Please i need help with this long equation:
$\neg\forall x\neg(\neg p(x) \lor q(x)) \rightarrow \neg\exists x(\neg p(x) \land \neg q(x)) \models \forall x(p(x) \lor q(x))$.
I am solving with resolution method. Below is what i have done, and was stock.

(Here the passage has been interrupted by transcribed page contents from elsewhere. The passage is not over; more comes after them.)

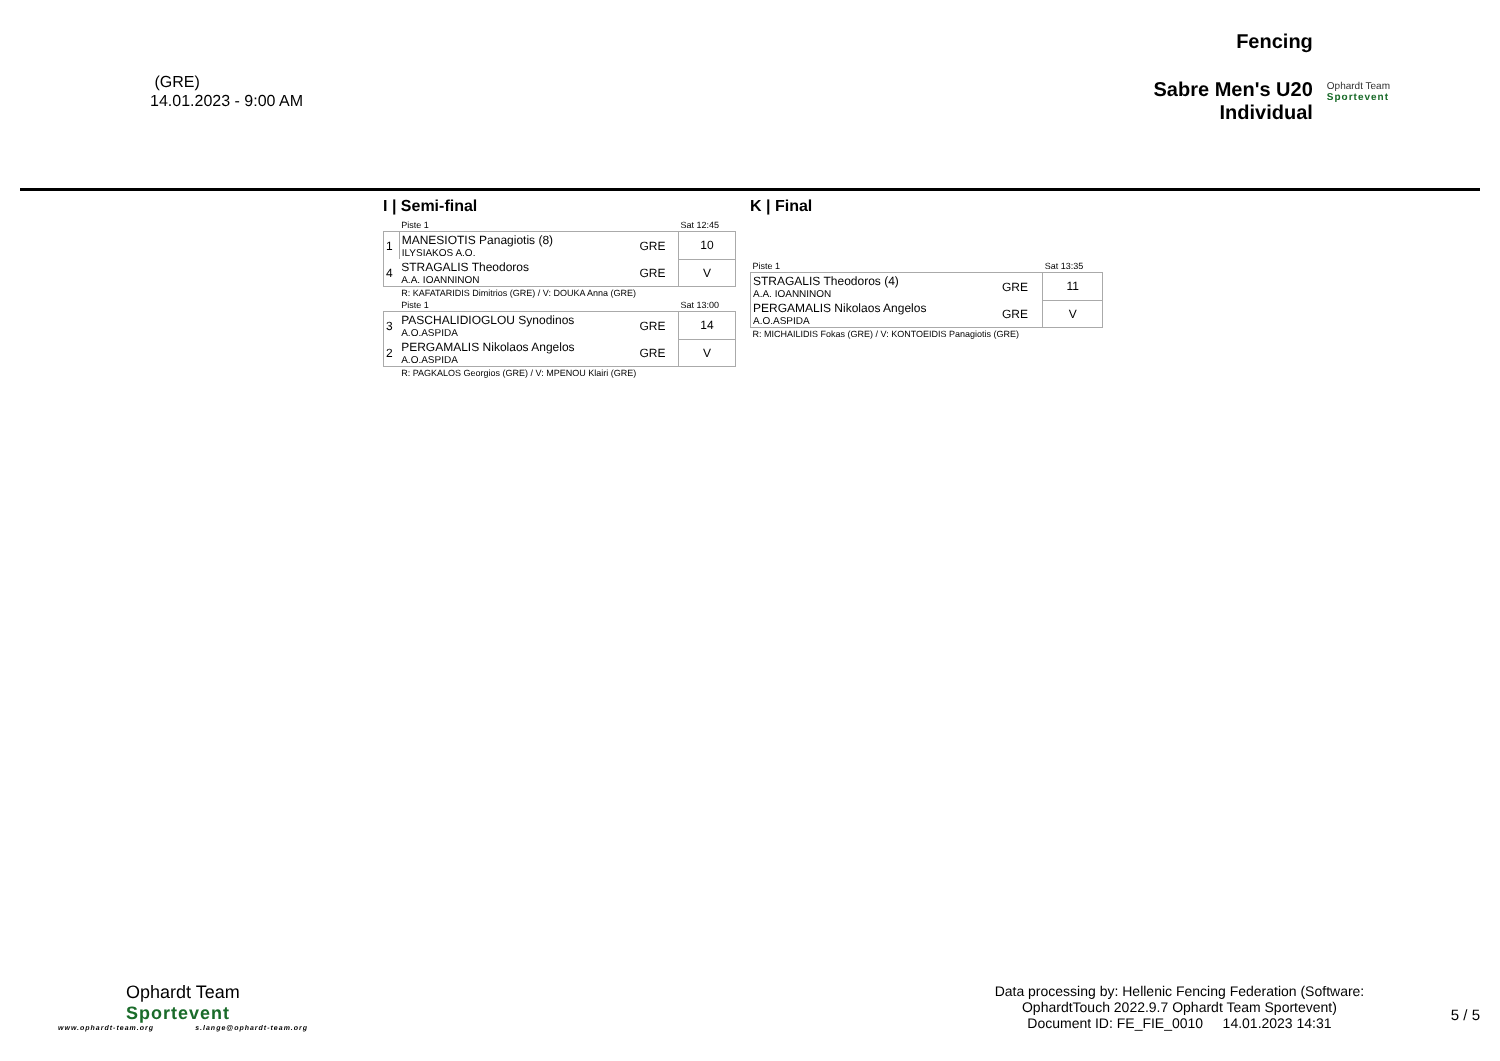(GRE)
14.01.2023 - 9:00 AM
Fencing
Sabre Men's U20
Individual
Ophardt Team
Sportevent
I | Semi-final
| | Piste 1 | | Sat 12:45 |
| 1 | MANESIOTIS Panagiotis (8) ILYSIAKOS A.O. | GRE | 10 |
| 4 | STRAGALIS Theodoros A.A. IOANNINON | GRE | V |
| | R: KAFATARIDIS Dimitrios (GRE) / V: DOUKA Anna (GRE) | | |
| | Piste 1 | | Sat 13:00 |
| 3 | PASCHALIDIOGLOU Synodinos A.O.ASPIDA | GRE | 14 |
| 2 | PERGAMALIS Nikolaos Angelos A.O.ASPIDA | GRE | V |
| | R: PAGKALOS Georgios (GRE) / V: MPENOU Klairi (GRE) | | |
K | Final
| Piste 1 | | Sat 13:35 |
| STRAGALIS Theodoros (4) A.A. IOANNINON | GRE | 11 |
| PERGAMALIS Nikolaos Angelos A.O.ASPIDA | GRE | V |
| R: MICHAILIDIS Fokas (GRE) / V: KONTOEIDIS Panagiotis (GRE) | | |
Ophardt Team
Sportevent
www.ophardt-team.org s.lange@ophardt-team.org
Data processing by: Hellenic Fencing Federation (Software:
OphardtTouch 2022.9.7 Ophardt Team Sportevent)
Document ID: FE_FIE_0010 14.01.2023 14:31
5 / 5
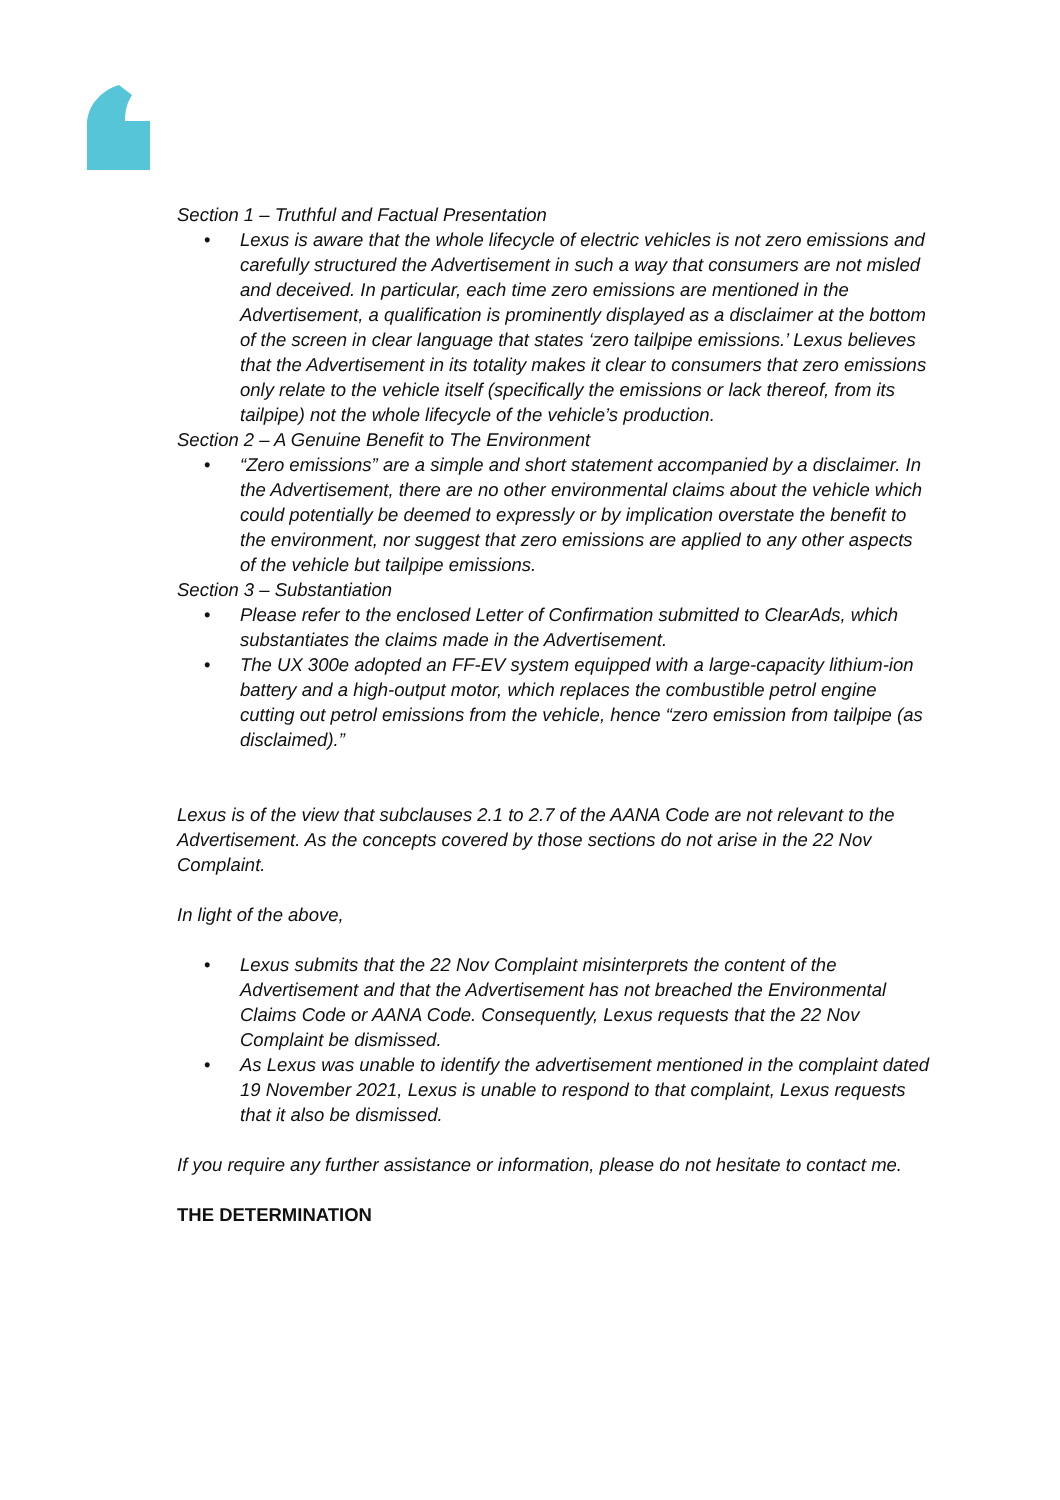Section 1 – Truthful and Factual Presentation
• Lexus is aware that the whole lifecycle of electric vehicles is not zero emissions and carefully structured the Advertisement in such a way that consumers are not misled and deceived. In particular, each time zero emissions are mentioned in the Advertisement, a qualification is prominently displayed as a disclaimer at the bottom of the screen in clear language that states ‘zero tailpipe emissions.’ Lexus believes that the Advertisement in its totality makes it clear to consumers that zero emissions only relate to the vehicle itself (specifically the emissions or lack thereof, from its tailpipe) not the whole lifecycle of the vehicle’s production.
Section 2 – A Genuine Benefit to The Environment
• “Zero emissions” are a simple and short statement accompanied by a disclaimer. In the Advertisement, there are no other environmental claims about the vehicle which could potentially be deemed to expressly or by implication overstate the benefit to the environment, nor suggest that zero emissions are applied to any other aspects of the vehicle but tailpipe emissions.
Section 3 – Substantiation
• Please refer to the enclosed Letter of Confirmation submitted to ClearAds, which substantiates the claims made in the Advertisement.
• The UX 300e adopted an FF-EV system equipped with a large-capacity lithium-ion battery and a high-output motor, which replaces the combustible petrol engine cutting out petrol emissions from the vehicle, hence “zero emission from tailpipe (as disclaimed).”
Lexus is of the view that subclauses 2.1 to 2.7 of the AANA Code are not relevant to the Advertisement. As the concepts covered by those sections do not arise in the 22 Nov Complaint.
In light of the above,
• Lexus submits that the 22 Nov Complaint misinterprets the content of the Advertisement and that the Advertisement has not breached the Environmental Claims Code or AANA Code. Consequently, Lexus requests that the 22 Nov Complaint be dismissed.
• As Lexus was unable to identify the advertisement mentioned in the complaint dated 19 November 2021, Lexus is unable to respond to that complaint, Lexus requests that it also be dismissed.
If you require any further assistance or information, please do not hesitate to contact me.
THE DETERMINATION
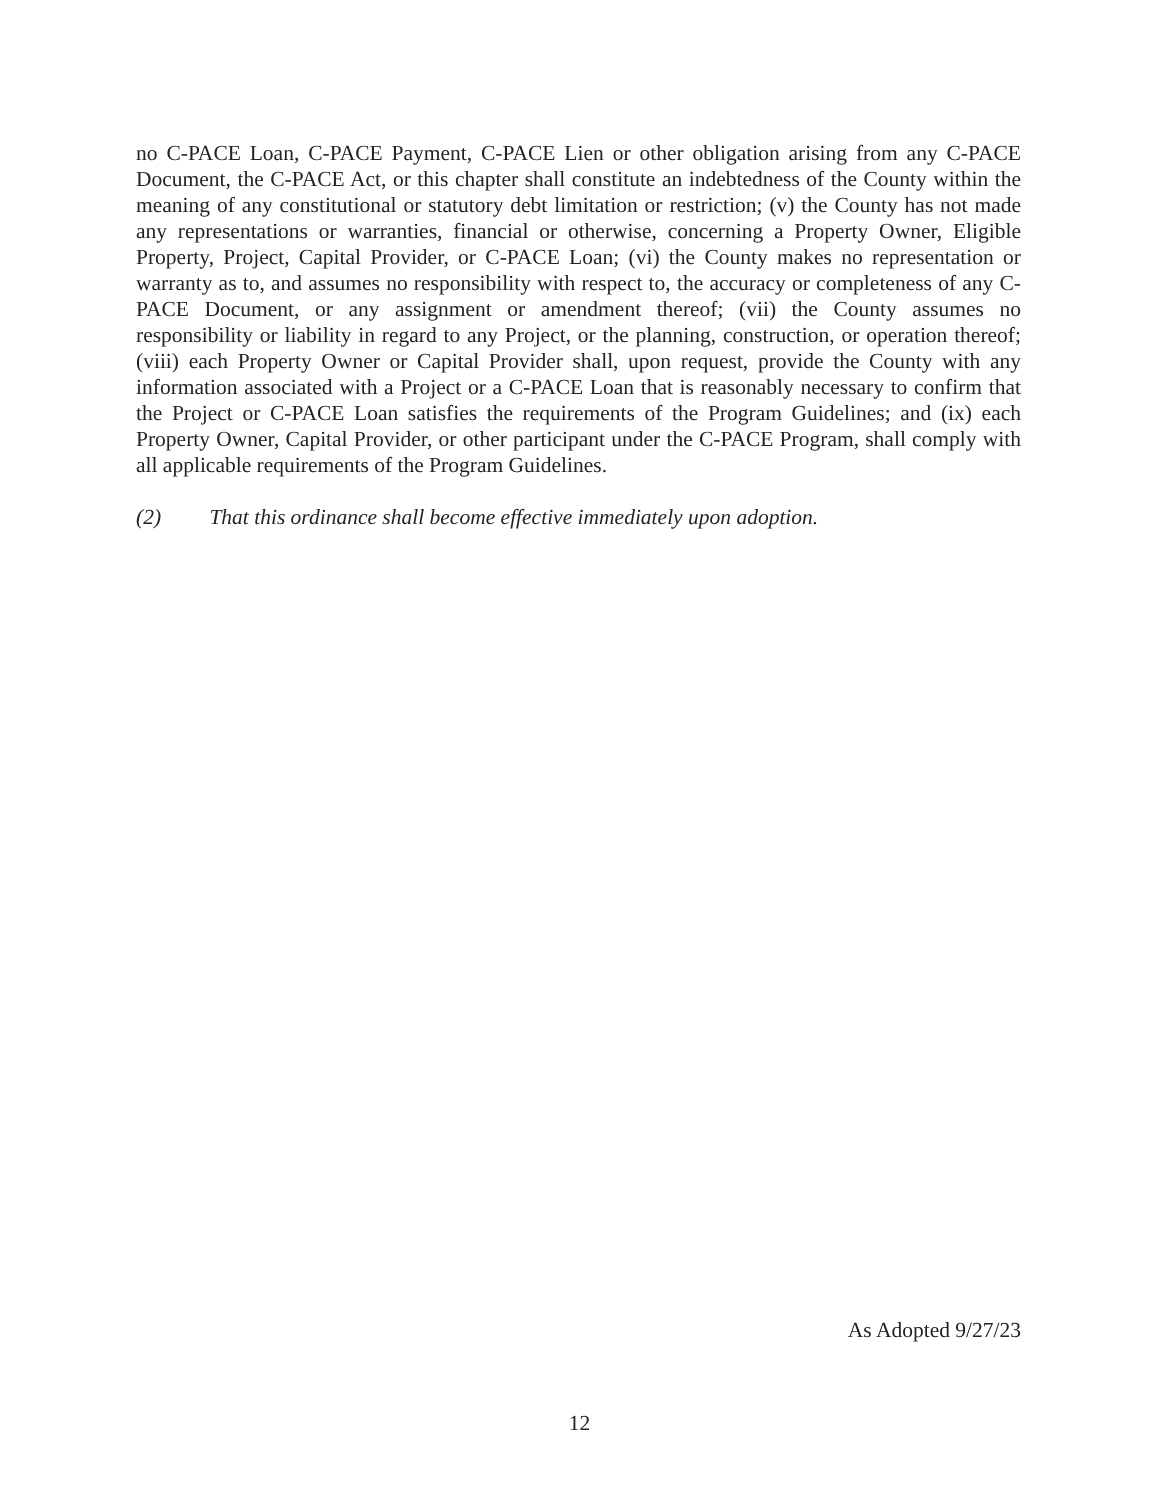no C-PACE Loan, C-PACE Payment, C-PACE Lien or other obligation arising from any C-PACE Document, the C-PACE Act, or this chapter shall constitute an indebtedness of the County within the meaning of any constitutional or statutory debt limitation or restriction; (v) the County has not made any representations or warranties, financial or otherwise, concerning a Property Owner, Eligible Property, Project, Capital Provider, or C-PACE Loan; (vi) the County makes no representation or warranty as to, and assumes no responsibility with respect to, the accuracy or completeness of any C-PACE Document, or any assignment or amendment thereof; (vii) the County assumes no responsibility or liability in regard to any Project, or the planning, construction, or operation thereof; (viii) each Property Owner or Capital Provider shall, upon request, provide the County with any information associated with a Project or a C-PACE Loan that is reasonably necessary to confirm that the Project or C-PACE Loan satisfies the requirements of the Program Guidelines; and (ix) each Property Owner, Capital Provider, or other participant under the C-PACE Program, shall comply with all applicable requirements of the Program Guidelines.
(2) That this ordinance shall become effective immediately upon adoption.
As Adopted 9/27/23
12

$\neg\forall x(p(x) \lor q(x))$
$\neg\forall x\neg(\neg p(x) \lor q(x))$
$\forall x(\neg p(x) \land \neg q(x))$
$\neg p(a) \land \neg q(a)$
$\neg\forall x(p(x) \lor q(x))\lor \neg\exists x(\neg p(x) \land \neg q(x))$
$\exists x\neg(\neg p(x) \lor q(x)) \lor \neg\exists x(\neg p(x) \land \neg q(x))$
$\exists x(p(x) \land \neg q(x)) \lor \neg\exists x(\neg p(x) \land \neg q(x))$
$\exists x\exists y((p(x)\land \neg q(x)) \lor p(y) \land q(y)$
First I'm going to change a bit the left part ($p\rightarrow q\equiv \neg p \vee q$ and De Morgan's rule). So we have to show $$\forall x (p(x)\wedge q(x))\vee\forall x(p(x)\vee q(x))\models \forall x (p(x)\vee q(x)).\quad \quad \quad(1)$$ Using the resolution method, we have to negate the right part and arrive to a contradiction. So, negating the right part we have $$\exists x \neg( p(x)\vee q(x)).$$ With this we know there is an element $a$ such that $$\neg (p(a)\vee q(a)).\quad\quad\quad (2)$$ Now using the left part of $(1)$ we know that for $x=a$ this stands (for both quantifiers), so we have $$(p(a)\wedge \neg q(a))\vee p(a)\vee q(a),$$ which you can show that is equivalent to $$p(a)\vee q(a).$$ Combining the last equation with $(2)$ we get that $$p(a)\vee q(a)\wedge \neg(p(a)\vee q(a)),$$ which is a contradiction.